# My partners ex wife died



## Love'n'Light

There are days when I am so confused. (I hope this thread is appropriate here) I love him dearly. We have known each other as friends most of our lives. We were both seperated with older kids. I am now divorced and have dealt with the grief over the end of my marriage. He was still in the middle of all that when his wife died. They were still very close and were developing a new way to be a family when she suddenly died. Noone was prepared. It was a huge shock.

Its nearly 5 months later now since she passed. There are still lots of day to day things for him to deal with regarding her estate and thier grown kids. He is constantly reminded of her passing and seems to have gone numb. We spend some time together...we live seperately, but often when we are together he is very distant.

He says he loves me and wants to continue towards a future together, and i love him and want that too. I try to be there for him without intruding, but i get so little feedback its very hard to know how to help. He says me just being here helps, so i have to take his word on that.

Has anyone any insight as to how i can survive this process. I have days when I doubt things will ever move forward again. I feel stuck in someone else's holding pattern at a time when I am ready to soar. I dont want to be self centered, but I too went thru alot to be a happy and healthy person and now i feel all that is compromised. I feel embarrassed sometimes that my life is great and his isnt. And so lonely because I really wanted to share all my life with him and he just isnt there at the moment.
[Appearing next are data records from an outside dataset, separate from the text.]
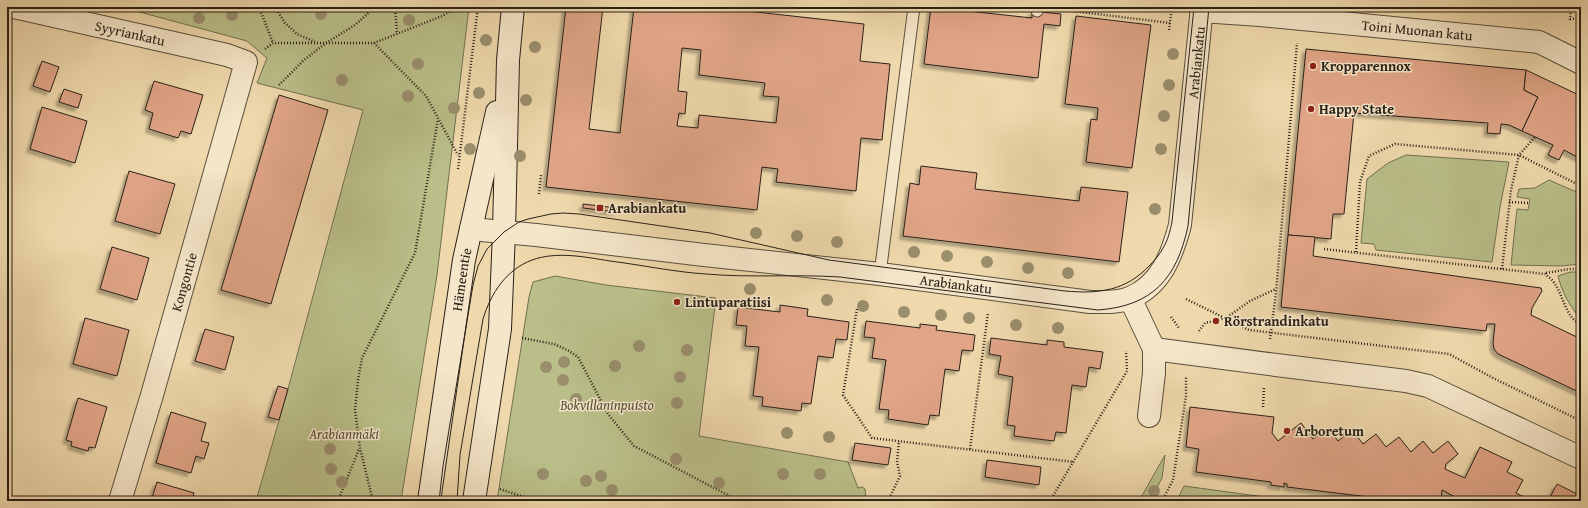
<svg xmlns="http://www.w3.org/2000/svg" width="1588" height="508" font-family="'Gentium Book Plus',serif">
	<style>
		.green { fill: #babf89; stroke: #727050 }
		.building { fill: #e0a587; stroke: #292118; fill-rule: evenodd; filter: url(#shadow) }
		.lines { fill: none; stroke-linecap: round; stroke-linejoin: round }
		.service-casing { stroke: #5a4f3d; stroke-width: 13 }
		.minor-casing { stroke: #5a4f3d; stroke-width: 24 }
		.tertiary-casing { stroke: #5a4f3d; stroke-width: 24 }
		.secondary-casing { stroke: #292118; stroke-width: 24 }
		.path { stroke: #292118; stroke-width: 2.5; stroke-dasharray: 1 2; stroke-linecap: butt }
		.service { stroke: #f5e6c9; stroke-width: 11 }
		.minor { stroke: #f5e6c9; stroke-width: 22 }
		.tertiary { stroke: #f5e6c9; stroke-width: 22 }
		.secondary { stroke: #f5e6c9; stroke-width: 22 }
		.tram { stroke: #292118; stroke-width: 1 }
		.tree { fill: #9a8e6d }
		.poi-dot { fill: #8f2418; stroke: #f5e6c9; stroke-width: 1.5 }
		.labels { text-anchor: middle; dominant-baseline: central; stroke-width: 3; stroke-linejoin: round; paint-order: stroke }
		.street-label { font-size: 14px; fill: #292118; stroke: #f5e6c9 }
		.poi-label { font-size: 14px; font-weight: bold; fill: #292118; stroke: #f5e6c9; text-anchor: start }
		.park-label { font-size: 14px; font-style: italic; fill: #54503a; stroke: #f5e6c9 }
	</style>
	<defs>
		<filter id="shadow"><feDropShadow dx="-3.5" dy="3.5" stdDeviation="1" flood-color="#0004"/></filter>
	</defs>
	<rect width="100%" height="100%" fill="#efd9ac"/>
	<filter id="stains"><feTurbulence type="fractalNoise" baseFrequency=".005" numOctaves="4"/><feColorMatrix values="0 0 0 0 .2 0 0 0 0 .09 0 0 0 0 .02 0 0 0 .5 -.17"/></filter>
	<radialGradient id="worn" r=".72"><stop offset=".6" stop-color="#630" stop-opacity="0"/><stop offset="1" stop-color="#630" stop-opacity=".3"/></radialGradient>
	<!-- green -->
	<g class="green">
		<path d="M121 7H469L437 275 401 501H256L288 389 363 110 257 83 267 58 247 41Z"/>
		<path d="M1406 155 1509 162 1500 207 1492 262 1376 250 1374 244 1361 243 1367 179 1388 163Z"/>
		<path d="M1549 180 1581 194V264L1561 266 1511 265 1517 209 1528 210 1530 199 1517 197 1519 189 1535 188Z"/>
		<path d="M1570 272H1581V320C1570 306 1562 293 1558 276Z"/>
		<path d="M555 276 606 285 716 298 699 436 848 462 858 488 862 487 865 489 866 498 868 501H497L529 297 533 282Z"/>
		<path d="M1165 455 1162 478 1150 501H1139Z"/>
		<path d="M1184 486 1294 501H1177Z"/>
	</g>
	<!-- building -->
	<g class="building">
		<path d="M566 7H603L589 129 620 133 634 7H711L864 24 860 61 890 64 882 140 861 138 856 191 776 182 778 169 762 167 757 210 546 187ZM682 48 701 50 699 75 765 83 763 96 779 97 776 123 699 115 698 128 677 126 679 113 685 114 687 92 678 91Z"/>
		<path d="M931 7 1032 18V11L1061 14 1060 26 1044 24 1038 78 924 64Z"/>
		<path d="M1076 16 1151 25 1132 168 1086 162 1091 119 1097 120 1098 108 1065 104Z"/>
		<path d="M1306 49 1526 70 1524 90 1538 97 1522 131 1509 125 1501 124 1500 134 1487 133 1488 123 1354 113 1344 214H1333L1331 239 1288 235Z"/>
		<path d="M42 61 59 67 50 92 33 86Z"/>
		<path d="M1526 70 1581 96V159L1564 150 1559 160 1548 155 1553 145 1522 131 1538 97 1524 90Z"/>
		<path d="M154 81 203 95 191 134 181 131 178 138 149 129 153 113 145 110Z"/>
		<path d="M64 89 82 95 78 108 59 102Z"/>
		<path d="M279 95 328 110 271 304 221 290Z"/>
		<path d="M42 107 87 121 75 163 30 149Z"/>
		<path d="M921 166 977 173 975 189 1079 201 1081 187 1128 192 1119 262 903 236 910 183 919 185Z"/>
		<path d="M129 171 175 184 160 234 115 221Z"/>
		<path d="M583 204 617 208 616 212 583 208Z"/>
		<path d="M1288 235 1315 237 1313 256 1541 288 1542 291 1532 308 1531 315 1581 339V393L1498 354 1494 349 1493 343 1495 324H1487L1486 331 1281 307Z"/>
		<path d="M112 247 149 258 137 300 100 289Z"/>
		<path d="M780 305 808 309 807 316 849 322 847 340 836 339 833 358 818 356 811 404 802 403 801 411 762 406 763 397 753 396 759 347 745 346 747 326 736 325 738 307 780 312Z"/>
		<path d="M85 318 129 330 117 376 73 364Z"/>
		<path d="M866 321 920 328V324L937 326 936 330 975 335 973 351 962 350 959 371 945 369 939 416 930 415 928 425 888 419 889 410 879 409 886 360 872 358 875 338 864 337Z"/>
		<path d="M205 329 234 337 225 370 195 361Z"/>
		<path d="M991 338 1047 345V340L1064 342V347L1103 352 1100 369 1089 367 1086 387 1072 385 1066 433 1056 432 1054 441 1014 436 1015 426 1007 425 1013 377 998 374 1001 356 989 354Z"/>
		<path d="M278 386 288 389 279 420 268 417Z"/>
		<path d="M78 398 107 407 95 448 89 447 88 451 71 446 72 442 66 440Z"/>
		<path d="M1190 407 1274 417 1272 433 1278 441 1301 423 1313 439 1328 428 1338 441 1352 430 1363 444 1376 434 1386 447 1399 437 1411 452 1423 441 1433 453 1448 441 1458 454 1446 464 1445 469 1465 478 1480 447 1512 462 1507 472 1523 480 1516 493 1532 501H1458L1459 499 1442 490 1441 501H1402L1287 487V484L1284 483V487L1271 485V482L1196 472 1199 449 1186 447Z"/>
		<path d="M171 412 206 423 201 441 209 443 204 459 196 456 191 473 156 463Z"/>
		<path d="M855 443 891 448 888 465 852 460Z"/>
		<path d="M987 460 1041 467 1039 485 985 477Z"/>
		<path d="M157 482 194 493 192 501H151Z"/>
		<path d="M1557 484 1581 496V501H1548Z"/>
		<path d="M946 497 959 499 973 501H945Z"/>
	</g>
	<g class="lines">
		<defs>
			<g id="service">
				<path d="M1037 11 1038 7"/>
				<path d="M880 274 914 7"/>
			</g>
			<g id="minor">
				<path id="s1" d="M14 7 227 55 246 62 152 395 120 501"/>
				<path id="s2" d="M1201 11 1260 15 1539 42 1581 63"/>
				<path d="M1130 298 1154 349V373L1149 416"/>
				<path d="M1154 349 1276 365 1406 381 1428 386 1581 458"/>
			</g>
			<g id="tertiary">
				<path id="s3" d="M471 229 536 235 704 255 880 274 1090 302C1103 302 1118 303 1130 298 1161 285 1172 255 1180 225L1202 7"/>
			</g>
			<g id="secondary">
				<path id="s4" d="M429 501 464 260 497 112"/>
				<path d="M474 501 500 329 504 232 508 60 513 7"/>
			</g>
		</defs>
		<!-- service casing -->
		<use href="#service" class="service-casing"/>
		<!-- minor casing -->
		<use href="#minor" class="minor-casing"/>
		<!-- tertiary casing -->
		<use href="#tertiary" class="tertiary-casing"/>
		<!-- secondary casing -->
		<use href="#secondary" class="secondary-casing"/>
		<!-- path -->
		<g class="path">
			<path d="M259 7 273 43"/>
			<path d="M275 7 285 23 297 34 315 42"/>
			<path d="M395 7 397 33"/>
			<path d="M1571 7 1570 19 1581 18"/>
			<path d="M1056 9 1170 23"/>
			<path d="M1169 30 1172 7"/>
			<path d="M374 43 442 16 457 7"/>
			<path d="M265 49 273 43H374L426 96 458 155"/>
			<path d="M279 85 304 60 326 43 355 25 375 7"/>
			<path d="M458 169 478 7"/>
			<path d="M539 194 541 175"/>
			<path d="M1509 202 1529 203"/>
			<path d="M1324 249 1545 274C1547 276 1550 278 1552 280 1564 294 1564 316 1581 325"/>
			<path d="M1356 252 1360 182 1369 156 1395 144 1519 155 1581 186"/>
			<path d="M1502 269 1511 190 1519 155 1535 137"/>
			<path d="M1546 273 1569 269H1581"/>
			<path d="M1186 299 1249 330 1449 354 1493 378 1581 421"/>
			<path d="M857 309 843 395 872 438 1074 462"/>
			<path d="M1171 317 1179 328"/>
			<path d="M1199 331 1205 323 1226 318 1250 301 1276 289"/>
			<path d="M522 338 554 344 569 351 578 357 608 414 634 446 739 501"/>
			<path d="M1270 339 1276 293 1297 43"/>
			<path d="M1263 407 1264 388"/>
			<path d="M970 449 988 313"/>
			<path d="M500 489 536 501"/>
			<path d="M338 501 359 449"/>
			<path d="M373 501 360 448 355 410 358 380 362 358 415 253 438 119"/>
			<path d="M888 501 900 476 897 462 899 441"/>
			<path d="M1050 501 1127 371 1126 351"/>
			<path d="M1162 501 1173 480 1186 396V377"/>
		</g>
		<!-- service -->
		<use href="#service" class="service"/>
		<!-- minor -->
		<use href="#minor" class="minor"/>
		<!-- tertiary -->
		<use href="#tertiary" class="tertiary"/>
		<!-- secondary -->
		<use href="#secondary" class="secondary"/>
		<!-- tram -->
		<g class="tram">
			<path d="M439 501 443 466 473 285 478 266 487 249 504 232 519 222 528 219 551 214 563 213 579 214 710 233 829 260 1065 291C1099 294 1126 291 1150 265 1155 260 1160 254 1163 248 1168 240 1170 231 1172 222L1194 7"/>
			<path d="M457 501 460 455 483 319C491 293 506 270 532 260 557 251 585 257 610 261 642 265 674 272 706 274 751 278 795 274 840 277L1098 310C1153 306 1177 278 1188 226L1209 7"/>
		</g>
	</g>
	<!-- trees -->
	<g class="tree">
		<circle cx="321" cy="14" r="6"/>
		<circle cx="232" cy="15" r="6"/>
		<circle cx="199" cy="18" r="6"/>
		<circle cx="409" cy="20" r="6"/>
		<circle cx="486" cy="40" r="6"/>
		<circle cx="535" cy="47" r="6"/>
		<circle cx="1173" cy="54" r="6"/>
		<circle cx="418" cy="64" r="6"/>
		<circle cx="342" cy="80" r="6"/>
		<circle cx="1169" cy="85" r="6"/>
		<circle cx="479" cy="93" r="6"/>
		<circle cx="408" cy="96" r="6"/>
		<circle cx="526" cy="100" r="6"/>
		<circle cx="454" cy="108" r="6"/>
		<circle cx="1164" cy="116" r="6"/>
		<circle cx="470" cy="149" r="6"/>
		<circle cx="1161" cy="149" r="6"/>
		<circle cx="520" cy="156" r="6"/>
		<circle cx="1155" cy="209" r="6"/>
		<circle cx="756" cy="233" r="6"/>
		<circle cx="797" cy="236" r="6"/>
		<circle cx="837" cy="242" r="6"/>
		<circle cx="914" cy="252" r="6"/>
		<circle cx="947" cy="256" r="6"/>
		<circle cx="987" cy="262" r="6"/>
		<circle cx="1028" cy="268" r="6"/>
		<circle cx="1068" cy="273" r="6"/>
		<circle cx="750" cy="289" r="6"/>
		<circle cx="827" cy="300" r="6"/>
		<circle cx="863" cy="306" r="6"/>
		<circle cx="904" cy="312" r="6"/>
		<circle cx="941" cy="315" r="6"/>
		<circle cx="969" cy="318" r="6"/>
		<circle cx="1016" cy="325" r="6"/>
		<circle cx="1058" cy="328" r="6"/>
		<circle cx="639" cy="346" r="6"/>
		<circle cx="687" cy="350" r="6"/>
		<circle cx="564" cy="362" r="6"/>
		<circle cx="615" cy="366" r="6"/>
		<circle cx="546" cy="367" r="6"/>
		<circle cx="680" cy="377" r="6"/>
		<circle cx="563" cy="380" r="6"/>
		<circle cx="576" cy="399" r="6"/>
		<circle cx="677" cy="403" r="6"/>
		<circle cx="787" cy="433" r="6"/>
		<circle cx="829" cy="437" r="6"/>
		<circle cx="330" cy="449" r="6"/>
		<circle cx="676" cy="459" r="6"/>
		<circle cx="331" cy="469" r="6"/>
		<circle cx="543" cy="474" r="6"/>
		<circle cx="783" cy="474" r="6"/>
		<circle cx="820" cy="474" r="6"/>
		<circle cx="601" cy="476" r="6"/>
		<circle cx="586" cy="481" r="6"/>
		<circle cx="342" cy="482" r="6"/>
		<circle cx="719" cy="483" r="6"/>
		<circle cx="612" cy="490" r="6"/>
		<circle cx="1154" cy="491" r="6"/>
	</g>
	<!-- markers -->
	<g class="poi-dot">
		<circle cx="1313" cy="66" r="4"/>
		<circle cx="1311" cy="109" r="4"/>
		<rect x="596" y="204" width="8" height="8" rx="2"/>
		<circle cx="677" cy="302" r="4"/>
		<circle cx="1216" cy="321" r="4"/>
		<circle cx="1287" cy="431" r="4"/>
	</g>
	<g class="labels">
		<!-- street labels -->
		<g class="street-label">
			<text stroke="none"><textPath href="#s2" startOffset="217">Toini Muonan katu</textPath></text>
			<text stroke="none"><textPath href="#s1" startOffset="119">Syyriankatu</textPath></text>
			<text stroke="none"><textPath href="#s3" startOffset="919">Arabiankatu</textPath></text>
			<text stroke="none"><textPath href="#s4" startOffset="224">Hämeentie</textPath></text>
			<text transform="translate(184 282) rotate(-74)">Kongontie</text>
			<text stroke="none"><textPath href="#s3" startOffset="488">Arabiankatu</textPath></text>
		</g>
		<!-- poi labels -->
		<g class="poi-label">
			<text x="1321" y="66">Kropparennox</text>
			<text x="1319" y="109">Happy State</text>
			<text x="608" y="208">Arabiankatu</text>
			<text x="685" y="302">Lintuparatiisi</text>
			<text x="1224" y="321">Rörstrandinkatu</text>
			<text x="1295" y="431">Arboretum</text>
		</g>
		<!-- park labels -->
		<g class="park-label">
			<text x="607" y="405">Bokvillaninpuisto</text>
			<text x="344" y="434">Arabianmäki</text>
		</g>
	</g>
	<!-- margin -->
	<rect width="1588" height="508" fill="none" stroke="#efd9ac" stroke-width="24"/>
	<rect x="8" y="8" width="1572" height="492" fill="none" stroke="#292118" stroke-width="2"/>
	<rect x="12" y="12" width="1564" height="484" fill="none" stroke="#292118"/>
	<rect width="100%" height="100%" filter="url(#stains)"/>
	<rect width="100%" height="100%" fill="url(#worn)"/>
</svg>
Do you think it will get better? Please, some perspective would be greatly appreciated.


----------



## Brewster 59

Yes it will get better with time. I do think it does help when you are there even if he is distant. The question you have to answer is are you willing to wait for him to heal. You dont say how involved your relationship is but maybe stepping back from exclusive relationship to a dating relationship at least until he is emotionally available might be an option. The other option would be to wait until he heals emotionally. It sounds like he is going through the 7 stages of grief.


----------